**WHAT NEEDS TO BE DONE**
Write out the data word for word, taking care that no picture is carried over.

**PROVIDED RECORDS**
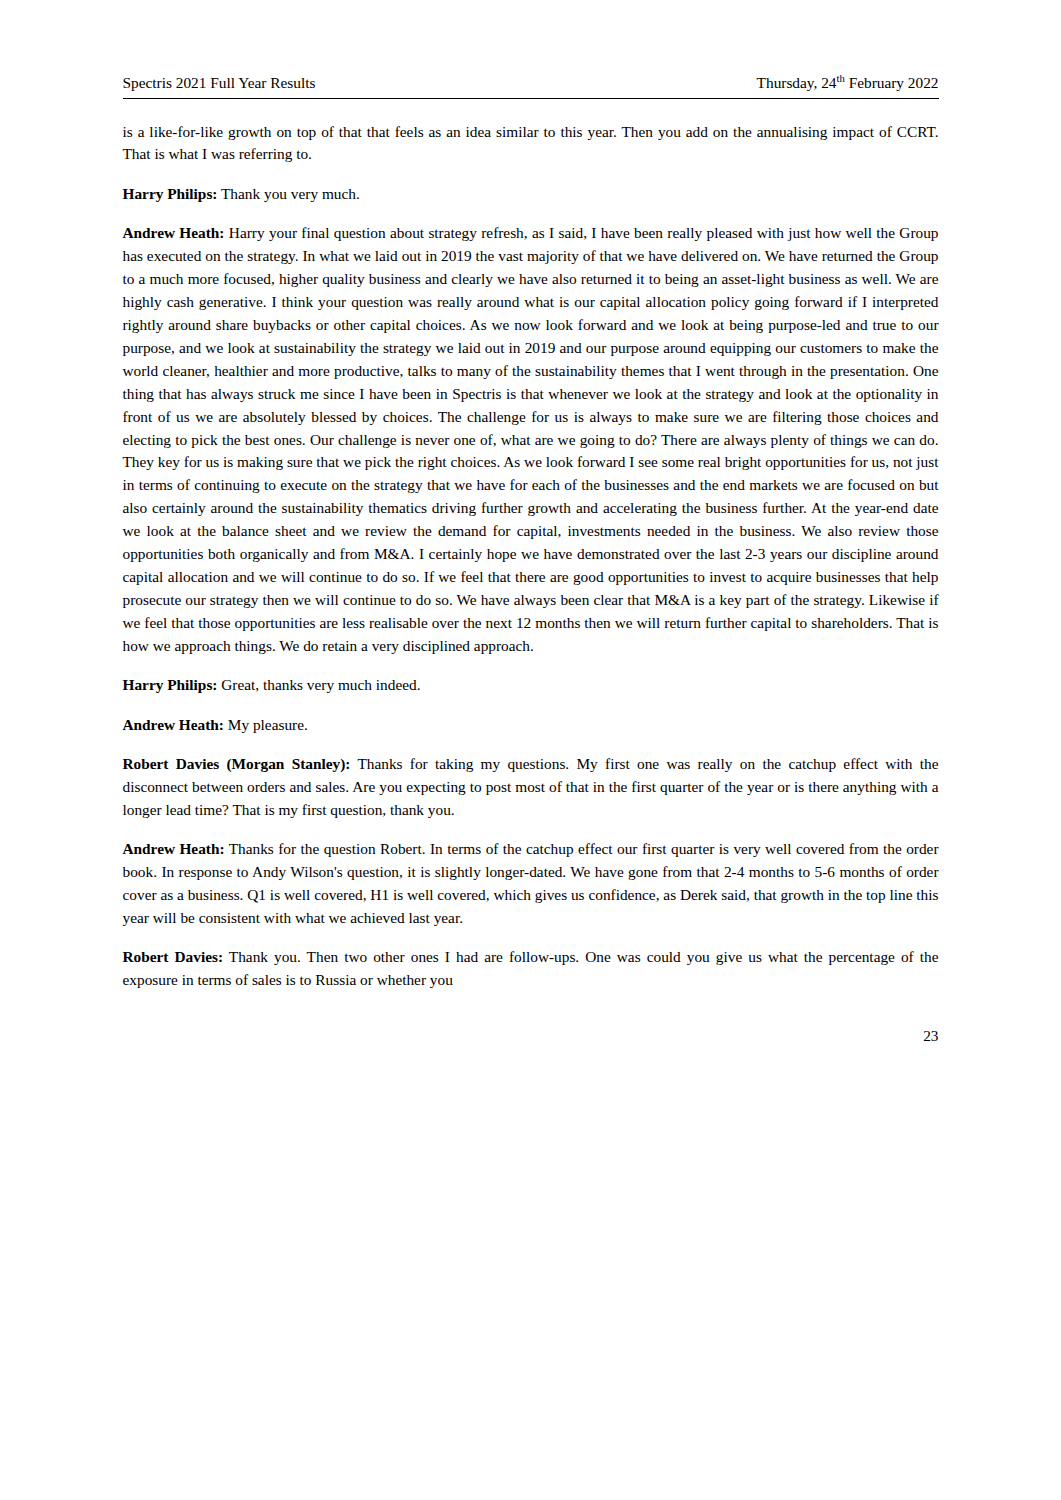Spectris 2021 Full Year Results Thursday, 24th February 2022
is a like-for-like growth on top of that that feels as an idea similar to this year. Then you add on the annualising impact of CCRT. That is what I was referring to.
Harry Philips: Thank you very much.
Andrew Heath: Harry your final question about strategy refresh, as I said, I have been really pleased with just how well the Group has executed on the strategy. In what we laid out in 2019 the vast majority of that we have delivered on. We have returned the Group to a much more focused, higher quality business and clearly we have also returned it to being an asset-light business as well. We are highly cash generative. I think your question was really around what is our capital allocation policy going forward if I interpreted rightly around share buybacks or other capital choices. As we now look forward and we look at being purpose-led and true to our purpose, and we look at sustainability the strategy we laid out in 2019 and our purpose around equipping our customers to make the world cleaner, healthier and more productive, talks to many of the sustainability themes that I went through in the presentation. One thing that has always struck me since I have been in Spectris is that whenever we look at the strategy and look at the optionality in front of us we are absolutely blessed by choices. The challenge for us is always to make sure we are filtering those choices and electing to pick the best ones. Our challenge is never one of, what are we going to do? There are always plenty of things we can do. They key for us is making sure that we pick the right choices. As we look forward I see some real bright opportunities for us, not just in terms of continuing to execute on the strategy that we have for each of the businesses and the end markets we are focused on but also certainly around the sustainability thematics driving further growth and accelerating the business further. At the year-end date we look at the balance sheet and we review the demand for capital, investments needed in the business. We also review those opportunities both organically and from M&A. I certainly hope we have demonstrated over the last 2-3 years our discipline around capital allocation and we will continue to do so. If we feel that there are good opportunities to invest to acquire businesses that help prosecute our strategy then we will continue to do so. We have always been clear that M&A is a key part of the strategy. Likewise if we feel that those opportunities are less realisable over the next 12 months then we will return further capital to shareholders. That is how we approach things. We do retain a very disciplined approach.
Harry Philips: Great, thanks very much indeed.
Andrew Heath: My pleasure.
Robert Davies (Morgan Stanley): Thanks for taking my questions. My first one was really on the catchup effect with the disconnect between orders and sales. Are you expecting to post most of that in the first quarter of the year or is there anything with a longer lead time? That is my first question, thank you.
Andrew Heath: Thanks for the question Robert. In terms of the catchup effect our first quarter is very well covered from the order book. In response to Andy Wilson's question, it is slightly longer-dated. We have gone from that 2-4 months to 5-6 months of order cover as a business. Q1 is well covered, H1 is well covered, which gives us confidence, as Derek said, that growth in the top line this year will be consistent with what we achieved last year.
Robert Davies: Thank you. Then two other ones I had are follow-ups. One was could you give us what the percentage of the exposure in terms of sales is to Russia or whether you
23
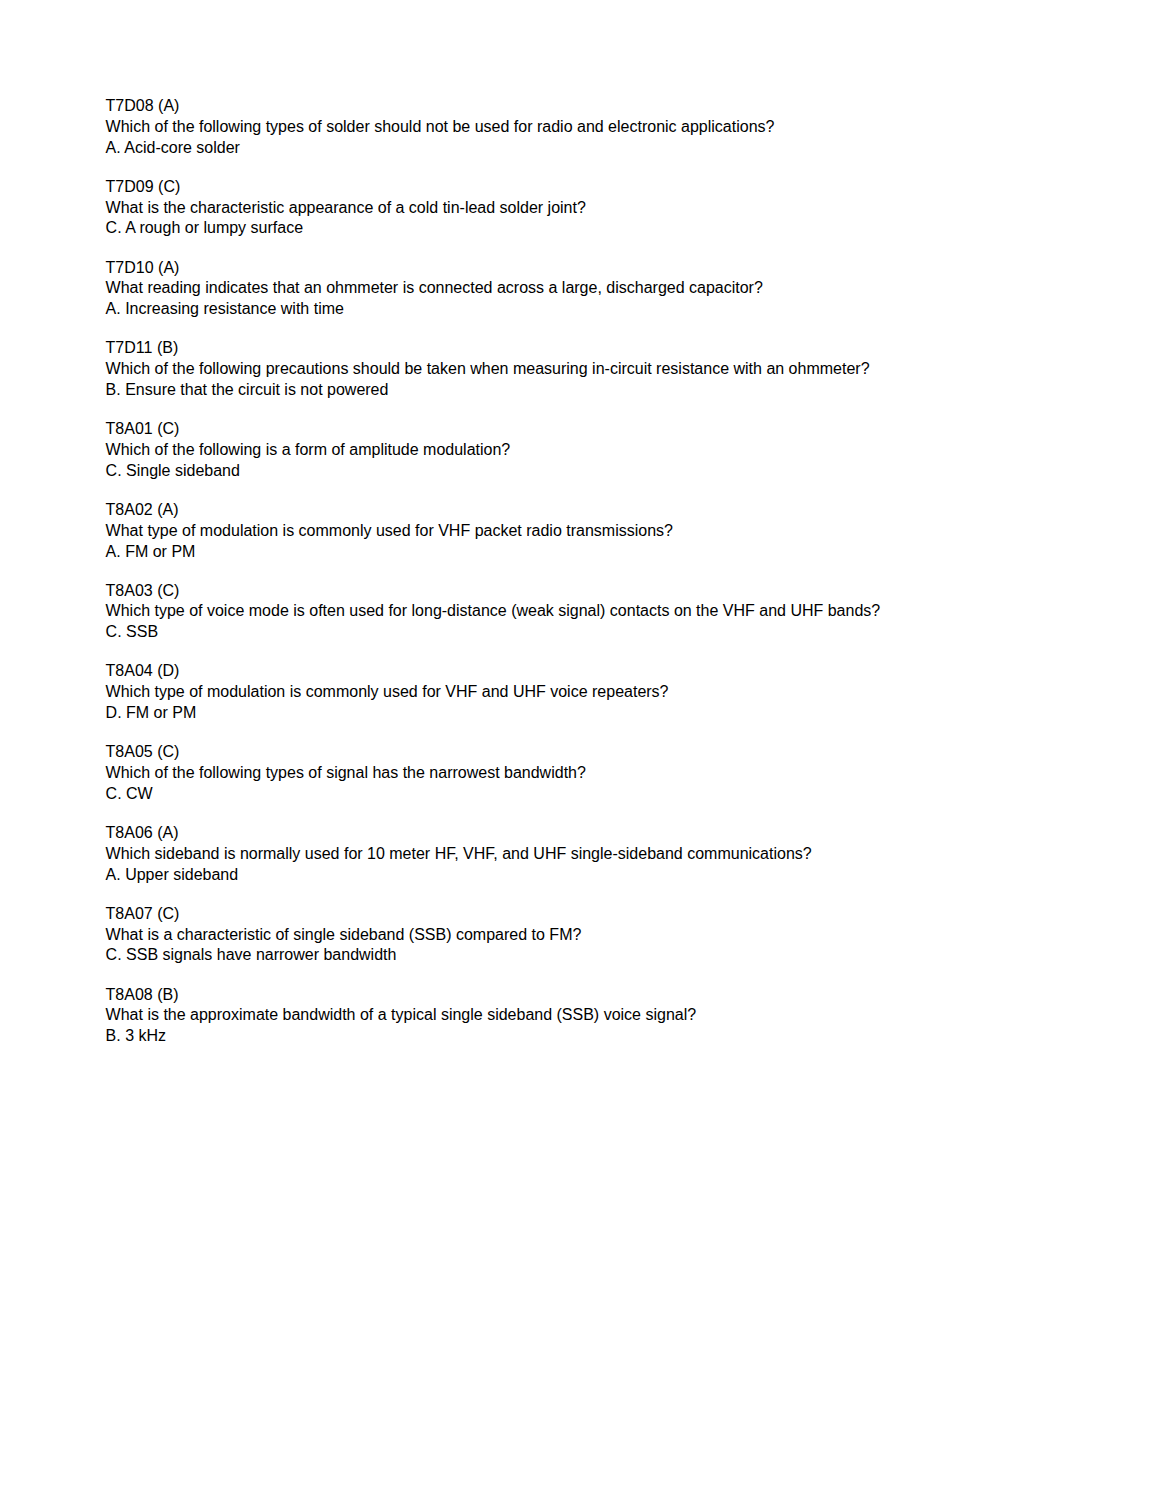T7D08 (A)
Which of the following types of solder should not be used for radio and electronic applications?
A. Acid-core solder
T7D09 (C)
What is the characteristic appearance of a cold tin-lead solder joint?
C. A rough or lumpy surface
T7D10 (A)
What reading indicates that an ohmmeter is connected across a large, discharged capacitor?
A. Increasing resistance with time
T7D11 (B)
Which of the following precautions should be taken when measuring in-circuit resistance with an ohmmeter?
B. Ensure that the circuit is not powered
T8A01 (C)
Which of the following is a form of amplitude modulation?
C. Single sideband
T8A02 (A)
What type of modulation is commonly used for VHF packet radio transmissions?
A. FM or PM
T8A03 (C)
Which type of voice mode is often used for long-distance (weak signal) contacts on the VHF and UHF bands?
C. SSB
T8A04 (D)
Which type of modulation is commonly used for VHF and UHF voice repeaters?
D. FM or PM
T8A05 (C)
Which of the following types of signal has the narrowest bandwidth?
C. CW
T8A06 (A)
Which sideband is normally used for 10 meter HF, VHF, and UHF single-sideband communications?
A. Upper sideband
T8A07 (C)
What is a characteristic of single sideband (SSB) compared to FM?
C. SSB signals have narrower bandwidth
T8A08 (B)
What is the approximate bandwidth of a typical single sideband (SSB) voice signal?
B. 3 kHz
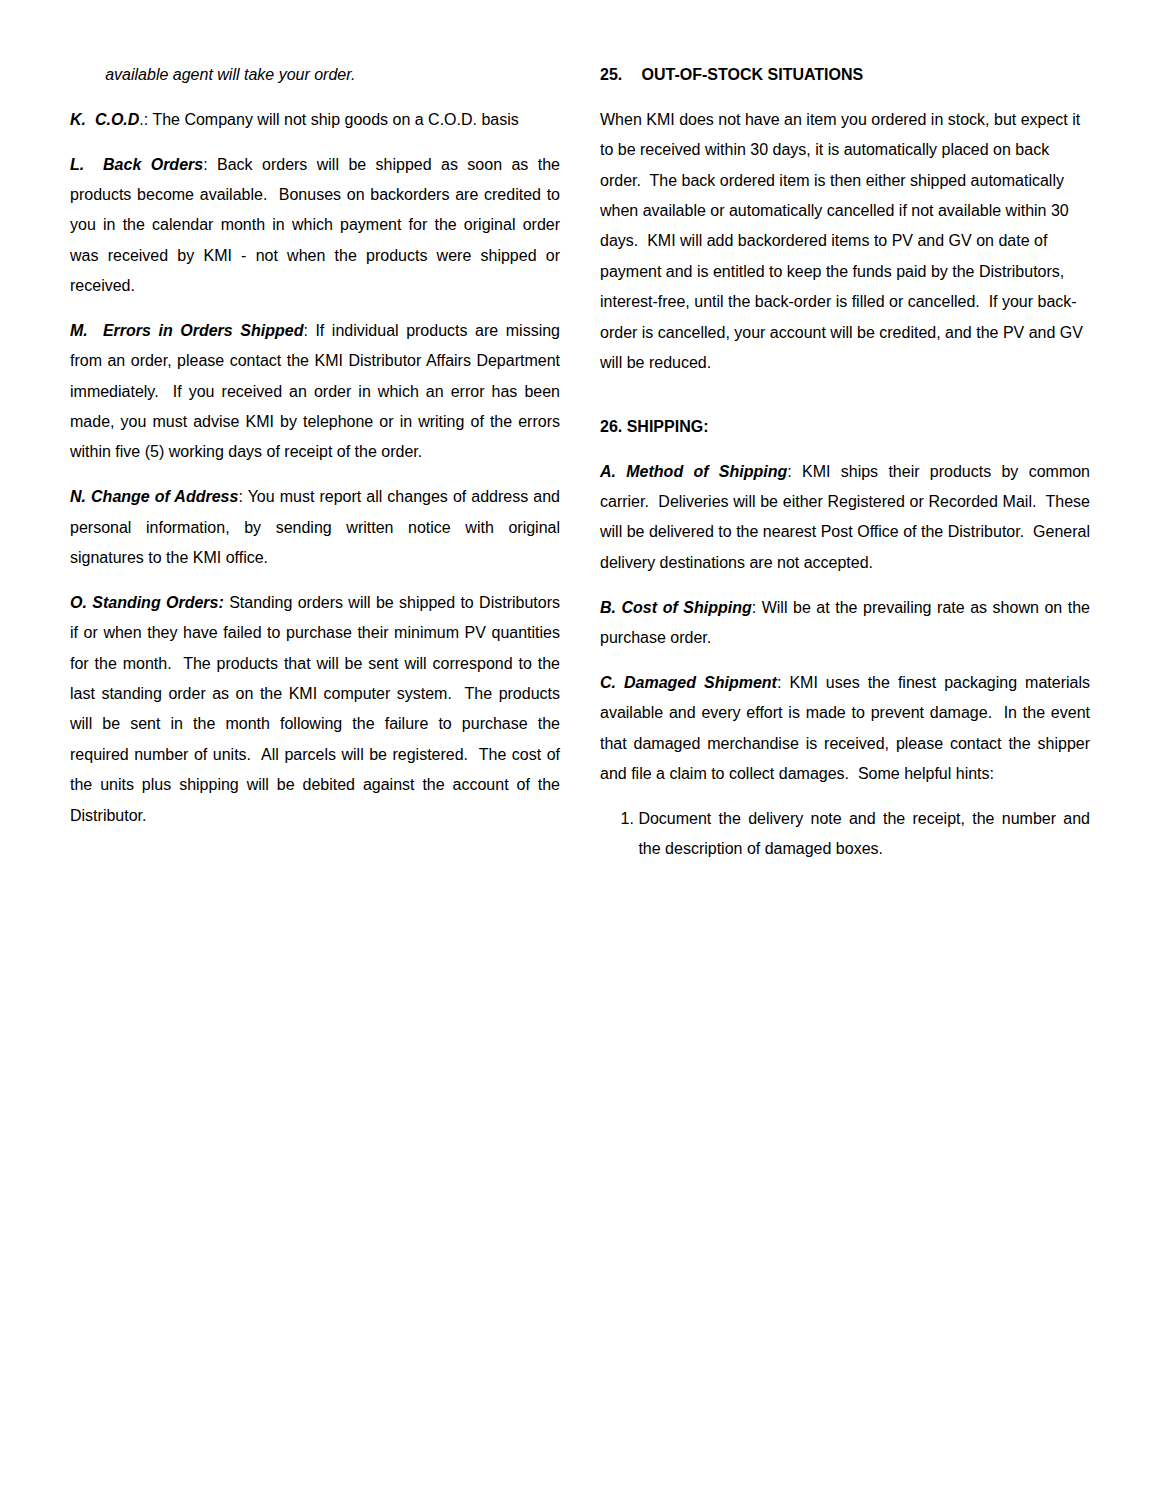available agent will take your order.
K. C.O.D.: The Company will not ship goods on a C.O.D. basis
L. Back Orders: Back orders will be shipped as soon as the products become available. Bonuses on backorders are credited to you in the calendar month in which payment for the original order was received by KMI - not when the products were shipped or received.
M. Errors in Orders Shipped: If individual products are missing from an order, please contact the KMI Distributor Affairs Department immediately. If you received an order in which an error has been made, you must advise KMI by telephone or in writing of the errors within five (5) working days of receipt of the order.
N. Change of Address: You must report all changes of address and personal information, by sending written notice with original signatures to the KMI office.
O. Standing Orders: Standing orders will be shipped to Distributors if or when they have failed to purchase their minimum PV quantities for the month. The products that will be sent will correspond to the last standing order as on the KMI computer system. The products will be sent in the month following the failure to purchase the required number of units. All parcels will be registered. The cost of the units plus shipping will be debited against the account of the Distributor.
25. OUT-OF-STOCK SITUATIONS
When KMI does not have an item you ordered in stock, but expect it to be received within 30 days, it is automatically placed on back order. The back ordered item is then either shipped automatically when available or automatically cancelled if not available within 30 days. KMI will add backordered items to PV and GV on date of payment and is entitled to keep the funds paid by the Distributors, interest-free, until the back-order is filled or cancelled. If your back-order is cancelled, your account will be credited, and the PV and GV will be reduced.
26. SHIPPING:
A. Method of Shipping: KMI ships their products by common carrier. Deliveries will be either Registered or Recorded Mail. These will be delivered to the nearest Post Office of the Distributor. General delivery destinations are not accepted.
B. Cost of Shipping: Will be at the prevailing rate as shown on the purchase order.
C. Damaged Shipment: KMI uses the finest packaging materials available and every effort is made to prevent damage. In the event that damaged merchandise is received, please contact the shipper and file a claim to collect damages. Some helpful hints:
Document the delivery note and the receipt, the number and the description of damaged boxes.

**THE ANSWER**
Spectris 2021 Full Year Results Thursday, 24th February 2022
is a like-for-like growth on top of that that feels as an idea similar to this year. Then you add on the annualising impact of CCRT. That is what I was referring to.
Harry Philips: Thank you very much.
Andrew Heath: Harry your final question about strategy refresh, as I said, I have been really pleased with just how well the Group has executed on the strategy. In what we laid out in 2019 the vast majority of that we have delivered on. We have returned the Group to a much more focused, higher quality business and clearly we have also returned it to being an asset-light business as well. We are highly cash generative. I think your question was really around what is our capital allocation policy going forward if I interpreted rightly around share buybacks or other capital choices. As we now look forward and we look at being purpose-led and true to our purpose, and we look at sustainability the strategy we laid out in 2019 and our purpose around equipping our customers to make the world cleaner, healthier and more productive, talks to many of the sustainability themes that I went through in the presentation. One thing that has always struck me since I have been in Spectris is that whenever we look at the strategy and look at the optionality in front of us we are absolutely blessed by choices. The challenge for us is always to make sure we are filtering those choices and electing to pick the best ones. Our challenge is never one of, what are we going to do? There are always plenty of things we can do. They key for us is making sure that we pick the right choices. As we look forward I see some real bright opportunities for us, not just in terms of continuing to execute on the strategy that we have for each of the businesses and the end markets we are focused on but also certainly around the sustainability thematics driving further growth and accelerating the business further. At the year-end date we look at the balance sheet and we review the demand for capital, investments needed in the business. We also review those opportunities both organically and from M&A. I certainly hope we have demonstrated over the last 2-3 years our discipline around capital allocation and we will continue to do so. If we feel that there are good opportunities to invest to acquire businesses that help prosecute our strategy then we will continue to do so. We have always been clear that M&A is a key part of the strategy. Likewise if we feel that those opportunities are less realisable over the next 12 months then we will return further capital to shareholders. That is how we approach things. We do retain a very disciplined approach.
Harry Philips: Great, thanks very much indeed.
Andrew Heath: My pleasure.
Robert Davies (Morgan Stanley): Thanks for taking my questions. My first one was really on the catchup effect with the disconnect between orders and sales. Are you expecting to post most of that in the first quarter of the year or is there anything with a longer lead time? That is my first question, thank you.
Andrew Heath: Thanks for the question Robert. In terms of the catchup effect our first quarter is very well covered from the order book. In response to Andy Wilson's question, it is slightly longer-dated. We have gone from that 2-4 months to 5-6 months of order cover as a business. Q1 is well covered, H1 is well covered, which gives us confidence, as Derek said, that growth in the top line this year will be consistent with what we achieved last year.
Robert Davies: Thank you. Then two other ones I had are follow-ups. One was could you give us what the percentage of the exposure in terms of sales is to Russia or whether you
23
T7D08 (A)
Which of the following types of solder should not be used for radio and electronic applications?
A. Acid-core solder
T7D09 (C)
What is the characteristic appearance of a cold tin-lead solder joint?
C. A rough or lumpy surface
T7D10 (A)
What reading indicates that an ohmmeter is connected across a large, discharged capacitor?
A. Increasing resistance with time
T7D11 (B)
Which of the following precautions should be taken when measuring in-circuit resistance with an ohmmeter?
B. Ensure that the circuit is not powered
T8A01 (C)
Which of the following is a form of amplitude modulation?
C. Single sideband
T8A02 (A)
What type of modulation is commonly used for VHF packet radio transmissions?
A. FM or PM
T8A03 (C)
Which type of voice mode is often used for long-distance (weak signal) contacts on the VHF and UHF bands?
C. SSB
T8A04 (D)
Which type of modulation is commonly used for VHF and UHF voice repeaters?
D. FM or PM
T8A05 (C)
Which of the following types of signal has the narrowest bandwidth?
C. CW
T8A06 (A)
Which sideband is normally used for 10 meter HF, VHF, and UHF single-sideband communications?
A. Upper sideband
T8A07 (C)
What is a characteristic of single sideband (SSB) compared to FM?
C. SSB signals have narrower bandwidth
T8A08 (B)
What is the approximate bandwidth of a typical single sideband (SSB) voice signal?
B. 3 kHz
available agent will take your order.
K. C.O.D.: The Company will not ship goods on a C.O.D. basis
L. Back Orders: Back orders will be shipped as soon as the products become available. Bonuses on backorders are credited to you in the calendar month in which payment for the original order was received by KMI - not when the products were shipped or received.
M. Errors in Orders Shipped: If individual products are missing from an order, please contact the KMI Distributor Affairs Department immediately. If you received an order in which an error has been made, you must advise KMI by telephone or in writing of the errors within five (5) working days of receipt of the order.
N. Change of Address: You must report all changes of address and personal information, by sending written notice with original signatures to the KMI office.
O. Standing Orders: Standing orders will be shipped to Distributors if or when they have failed to purchase their minimum PV quantities for the month. The products that will be sent will correspond to the last standing order as on the KMI computer system. The products will be sent in the month following the failure to purchase the required number of units. All parcels will be registered. The cost of the units plus shipping will be debited against the account of the Distributor.
25. OUT-OF-STOCK SITUATIONS
When KMI does not have an item you ordered in stock, but expect it to be received within 30 days, it is automatically placed on back order. The back ordered item is then either shipped automatically when available or automatically cancelled if not available within 30 days. KMI will add backordered items to PV and GV on date of payment and is entitled to keep the funds paid by the Distributors, interest-free, until the back-order is filled or cancelled. If your back-order is cancelled, your account will be credited, and the PV and GV will be reduced.
26. SHIPPING:
A. Method of Shipping: KMI ships their products by common carrier. Deliveries will be either Registered or Recorded Mail. These will be delivered to the nearest Post Office of the Distributor. General delivery destinations are not accepted.
B. Cost of Shipping: Will be at the prevailing rate as shown on the purchase order.
C. Damaged Shipment: KMI uses the finest packaging materials available and every effort is made to prevent damage. In the event that damaged merchandise is received, please contact the shipper and file a claim to collect damages. Some helpful hints:
Document the delivery note and the receipt, the number and the description of damaged boxes.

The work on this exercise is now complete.